Все это также чрезвычайно «современно», если бы не одно обстоятельство. Математика, по Бэкону, предстает не плодом конструктивного ума. Напротив, она врожденная, богом данная наука. Это не просто математика, но «благодетельная математика». Бэкон как бы перечеркивает бесплотный характер этой науки, утверждая то обстоятельство, что именно в математике «имеют для всего чувственный пример и чувственный опыт, строя чертеж или исчисляя, чтобы все было очевидно для ощущения» (с. 869). Чувственная очевидность. Только она – возвышающее основание мощи математики, ибо «духовные вещи познаются через телесные следствия и творец – через творение» (там же).
Акцент на предмет – очень важное обстоятельство. Настолько важное, что можно и позабыть о вещах духовных, растворенных в их телесных следствиях. Можно забыть и о творце, потерявшемся в творении. Неспроста именно телесное настойчиво подчеркивает Бэкон.

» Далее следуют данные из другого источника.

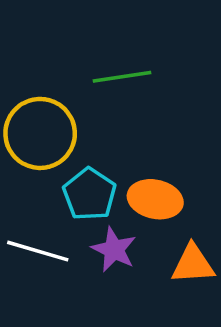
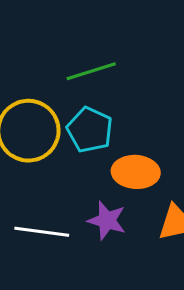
cyan pentagon: (90, 194) -> (90, 130), moved

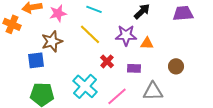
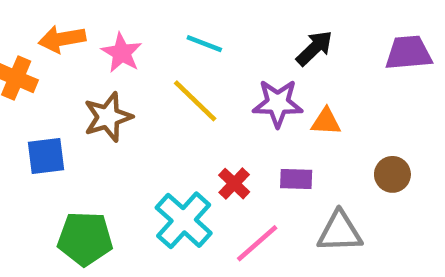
pink star: (58, 13) -> (122, 53), turned -30
blue square: (36, 60) -> (46, 156), moved
red cross: (107, 61) -> (234, 184), moved

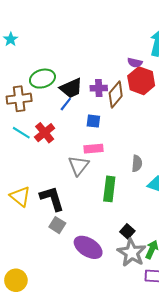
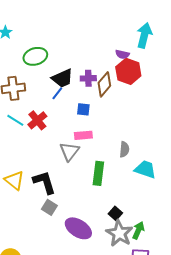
green ellipse: (42, 79) -> (35, 56), moved

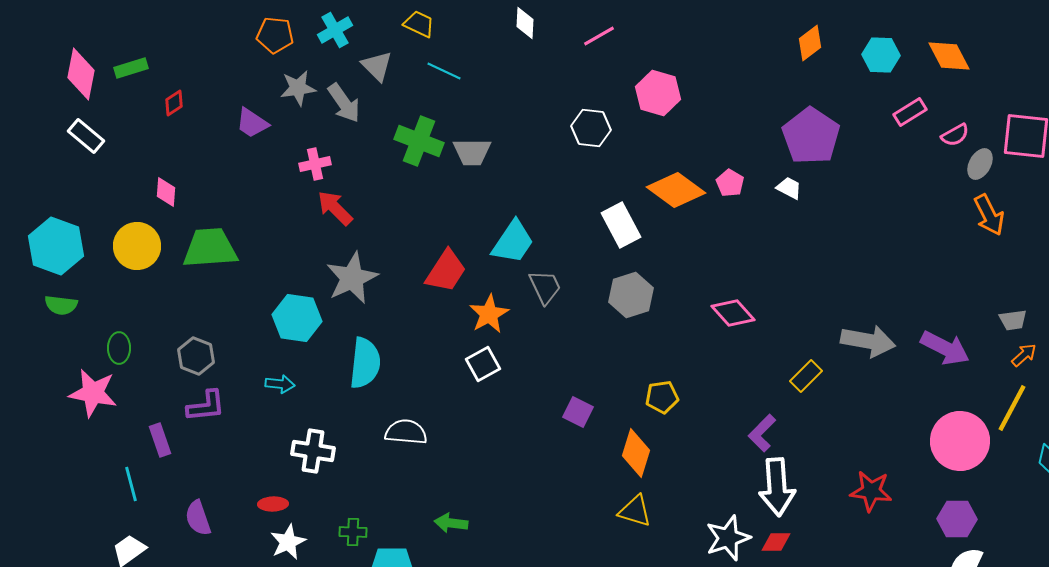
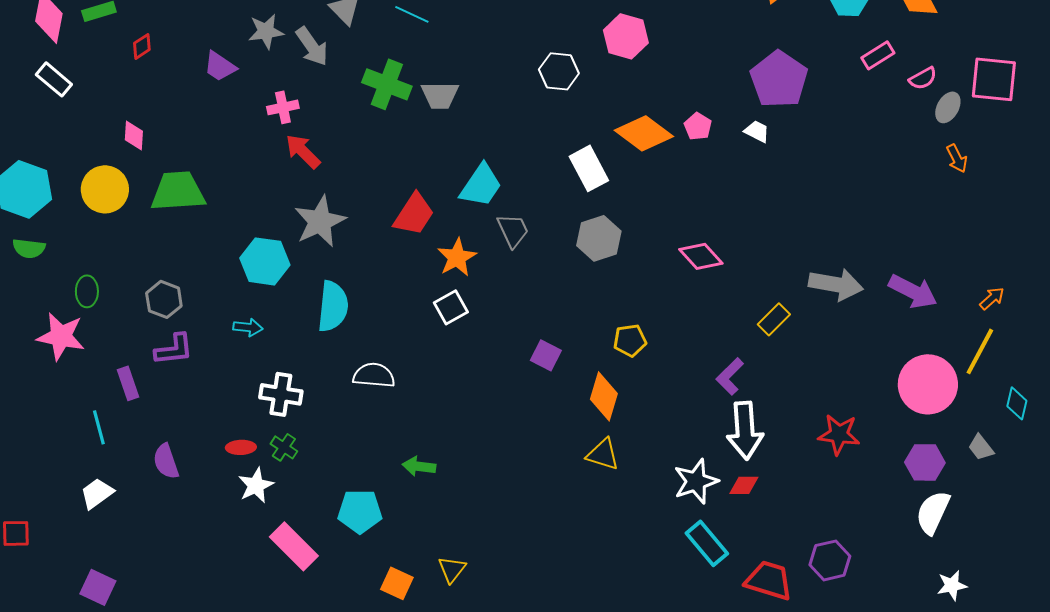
orange arrow: (989, 215) -> (957, 158), size x0.7
gray trapezoid: (1013, 320) -> (981, 447), moved, turned 60
green cross: (353, 532) -> (284, 447), moved, turned 32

Чувственная природа математики, им же законоположенная, дает Бэкону разумные основания осмыслить ее как ключ познания. Выдвигаются доводы, доставляемые самим ее предметом. Во-первых, людям, как считает Бэкон, «прирожден способ познания от ощущения к уму, так что, если нет ощущений, нет и науки, основывающейся на них, как сказано в первой книге «Второй аналитики», ибо человеческий ум продвигается вслед за ощущением» (с. 871). Количество же как принципиально математическая вещь именно ощущением, по Бэкону, и постигается. Во-вторых, «сам акт мышления не совершается без непрерывного количества… Поэтому количества и тела мы постигаем созерцанием ума, ибо их виды находятся в уме» (там же). Бестелесное постигается труднее как раз из-за того, что именно телесное занимает весь наш ум. Итак, созерцание (admiratio) и отражение.

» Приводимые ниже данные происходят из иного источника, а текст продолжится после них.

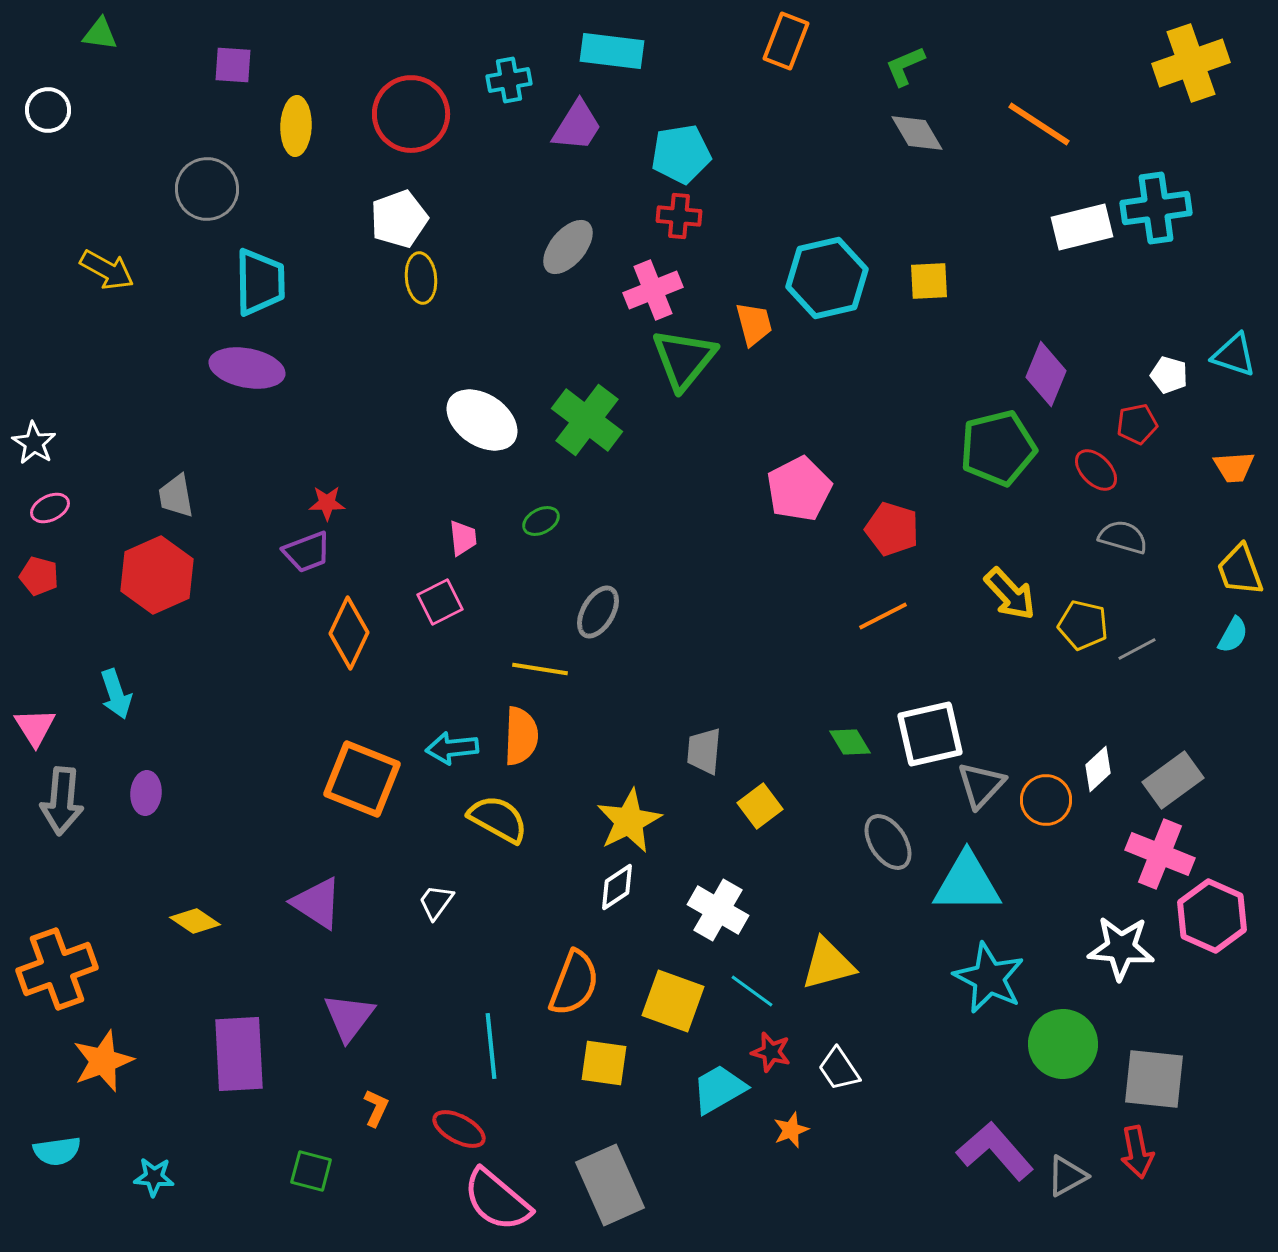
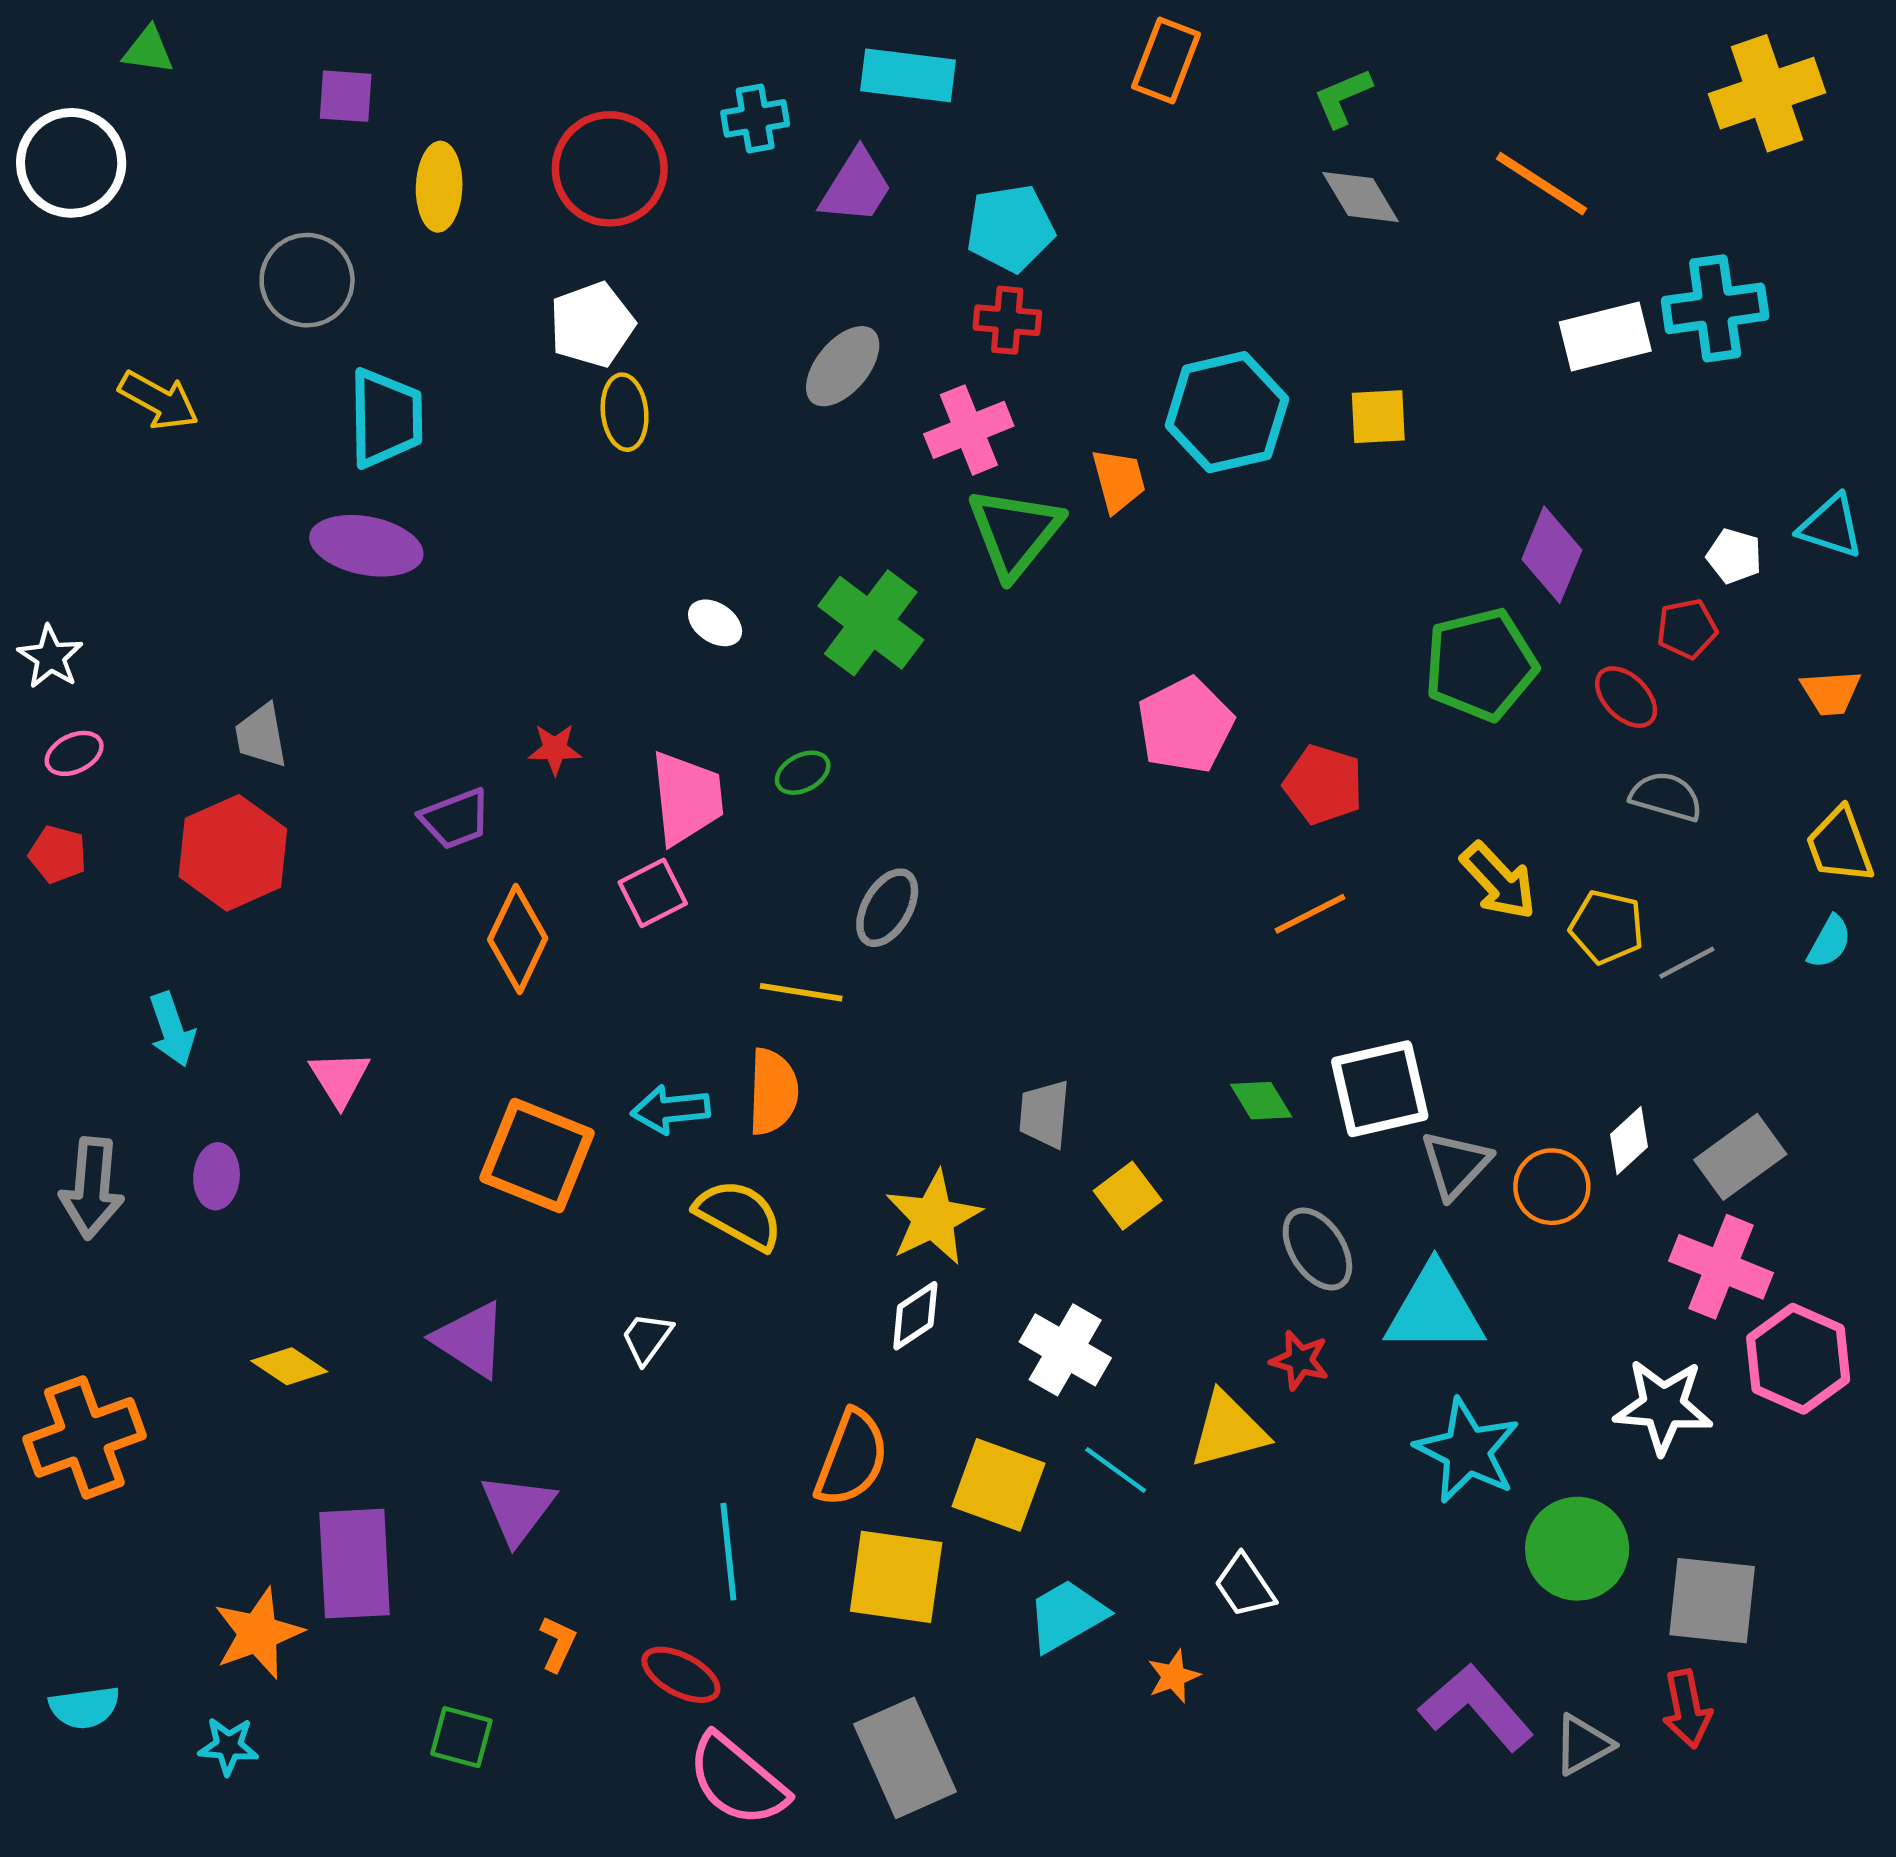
white circle: (48, 110) -> (71, 163), size x1.6
white ellipse: (482, 420) -> (715, 623), size x0.5
red star: (327, 503) -> (555, 749), moved
pink trapezoid: (463, 538) -> (687, 798), size x1.8
pink triangle: (35, 727) -> (340, 1078), moved
red star: (771, 1052) -> (1300, 1360), moved
orange star: (103, 1061) -> (258, 1633), moved
yellow square: (604, 1063) -> (896, 1577), size x1.4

Далее следует оптика Оксфордца, вторая наука бэконовского trivium’а. За нею – наука «опытная». То, что может быть принято во «внешнем опыте» Бэкона за индуктивизм новой науки, а также за отчаянно смелые «предвосхищения» будущих технических свершений, оправдано высоким, специфически средневековым предназначением: «…для божьей церкви в ее борьбе против врагов веры, которых скорее следует одолеть усилиями мудрости, чем военными орудиями, каковыми обильно и с успехом пользуется антихрист…» (с. 877).

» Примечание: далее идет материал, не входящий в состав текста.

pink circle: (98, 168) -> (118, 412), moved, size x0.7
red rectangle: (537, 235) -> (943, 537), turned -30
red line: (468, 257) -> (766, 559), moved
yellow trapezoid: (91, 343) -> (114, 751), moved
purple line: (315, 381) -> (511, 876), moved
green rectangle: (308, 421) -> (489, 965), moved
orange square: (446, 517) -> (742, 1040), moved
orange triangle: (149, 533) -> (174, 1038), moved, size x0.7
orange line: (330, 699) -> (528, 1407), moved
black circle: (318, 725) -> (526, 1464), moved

Калейдоскопически одновременные вознесения и заземления – существенная особенность «Большого сочинения» Роджера Бэкона. Глубоко послушническое основание, укорененное в незапятнанной раннехристианской традиции, восходящей к Августину, и рядом демиургические телесно-языческие следствия рукотворно усовершенствуемого мира.
Но… пора переходить собственно к жизнеописанию. К подробному анализу текстов.
К так называемому историческому фону.
Но прежде – стихотворные «зонги» моего собственного изготовления – в тему каждой главы, расширяющие историческое пространство повествования. Во всяком случае – надеюсь на это…
***
Отделяю агнцев от козлищ,
Плевелы от ржи, пырей от проса.
Вот стоит козлище. С виду злющ.
Борода как плющ, и безголосо
Блеет. На хвосте торчком репей.
Рог обломлен. Сукровит колено.
Подойду к нему. Скажу: попей.
Но, подъявши голову надменно,
Отвернется, все слова поправ,
Пропустив мимо ушей разлатых.
Рыжие полыни горьких трав
Оплетут копыта. Виновато
Подойду еще, поглажу бок,
Впалый бок. И в высохшие губы
Булки белой положу кусок.
Дрогнут губы, обнажатся зубы.
Вот еда, скажу, а вот вода.
Вот мой дом, скажу, – твое жилище…
Агнец добр и так. А вот козлище
Ежли подобреет – это да!
1
Здесь необходимо существенное уточнение. Собор – не толпа. Это тоже индивид, только всеобщий, тождественный богу – личности личностей. Тогда коллективное спасение в христианстве есть спасение глубоко личное.
2
Справедливости ради следует назвать превосходную книгу (на русском языке) Виктора Хинкиса «Жизнь и смерть Роджера Бэкона», в которой, кажется, преодолеваются эти крайности (1971).